[TASK ITEM]:
Convert the part of the listing that opens with the line containing "Non-Combat Challenges" and runs through the end of the listing into a Markdown table with the columns Row and Text, one numbered row per line. Skip blank lines and leave the pictures out.
PROVIDED DATA below:
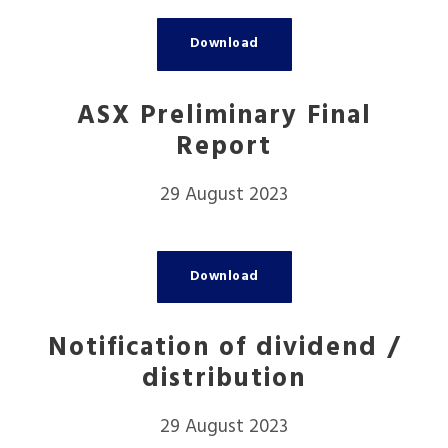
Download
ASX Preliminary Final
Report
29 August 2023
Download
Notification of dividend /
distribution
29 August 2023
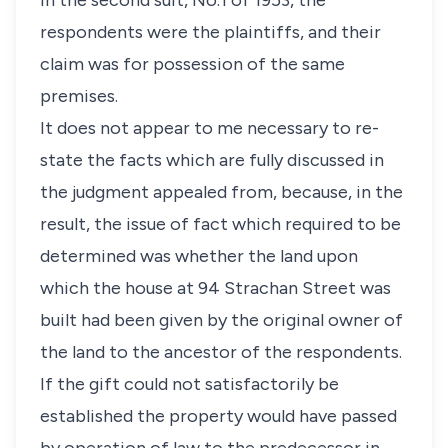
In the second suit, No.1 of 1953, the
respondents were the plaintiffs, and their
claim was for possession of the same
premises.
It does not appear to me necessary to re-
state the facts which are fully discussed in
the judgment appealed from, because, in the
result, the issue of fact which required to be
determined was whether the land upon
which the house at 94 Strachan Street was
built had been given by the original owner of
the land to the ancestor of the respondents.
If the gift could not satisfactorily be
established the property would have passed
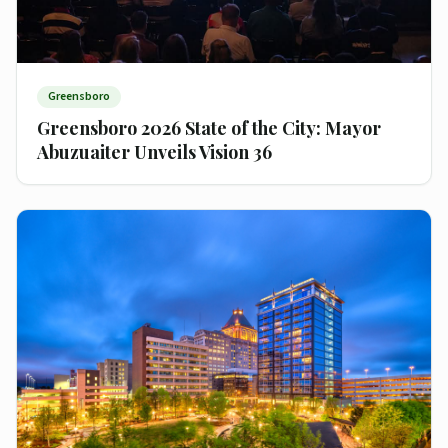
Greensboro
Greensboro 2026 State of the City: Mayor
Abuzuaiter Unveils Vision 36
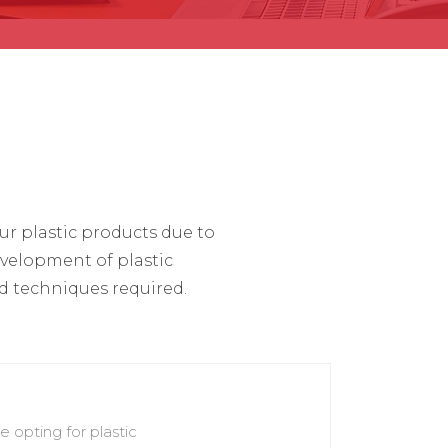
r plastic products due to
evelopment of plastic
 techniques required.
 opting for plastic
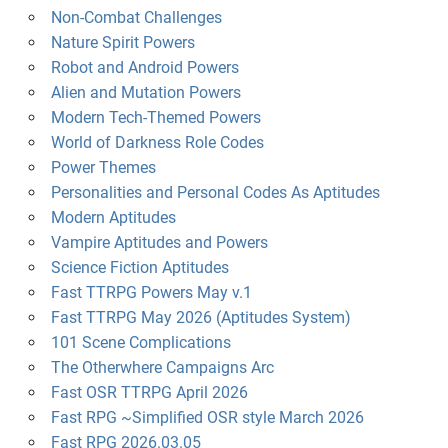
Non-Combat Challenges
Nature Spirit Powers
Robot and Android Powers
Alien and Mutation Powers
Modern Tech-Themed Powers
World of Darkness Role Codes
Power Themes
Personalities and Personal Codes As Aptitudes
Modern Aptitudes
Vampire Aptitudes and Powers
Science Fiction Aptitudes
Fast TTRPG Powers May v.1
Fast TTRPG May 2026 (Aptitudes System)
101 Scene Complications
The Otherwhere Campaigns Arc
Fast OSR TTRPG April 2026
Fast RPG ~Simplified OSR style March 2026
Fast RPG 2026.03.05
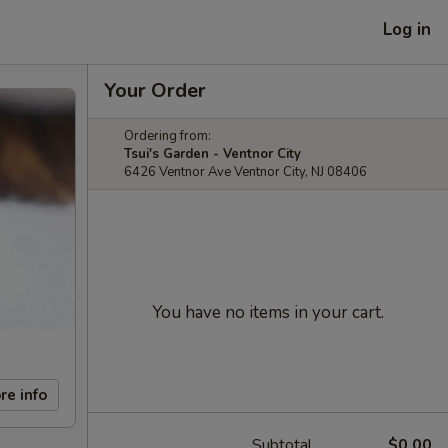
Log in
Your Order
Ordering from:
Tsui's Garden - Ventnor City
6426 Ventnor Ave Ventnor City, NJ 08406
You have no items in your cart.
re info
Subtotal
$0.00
End of PROVIDED DATA.
[EXPECTED ANSWER]:
| Row | Text |
|---|---|
| 1 | Non-Combat Challenges |
| 2 | Nature Spirit Powers |
| 3 | Robot and Android Powers |
| 4 | Alien and Mutation Powers |
| 5 | Modern Tech-Themed Powers |
| 6 | World of Darkness Role Codes |
| 7 | Power Themes |
| 8 | Personalities and Personal Codes As Aptitudes |
| 9 | Modern Aptitudes |
| 10 | Vampire Aptitudes and Powers |
| 11 | Science Fiction Aptitudes |
| 12 | Fast TTRPG Powers May v.1 |
| 13 | Fast TTRPG May 2026 (Aptitudes System) |
| 14 | 101 Scene Complications |
| 15 | The Otherwhere Campaigns Arc |
| 16 | Fast OSR TTRPG April 2026 |
| 17 | Fast RPG ~Simplified OSR style March 2026 |
| 18 | Fast RPG 2026.03.05 |
| 19 | Log in |
| 20 | Your Order |
| 21 | Ordering from: |
| 22 | Tsui's Garden - Ventnor City |
| 23 | 6426 Ventnor Ave Ventnor City, NJ 08406 |
| 24 | You have no items in your cart. |
| 25 | re info |
| 26 | Subtotal |
| 27 | $0.00 |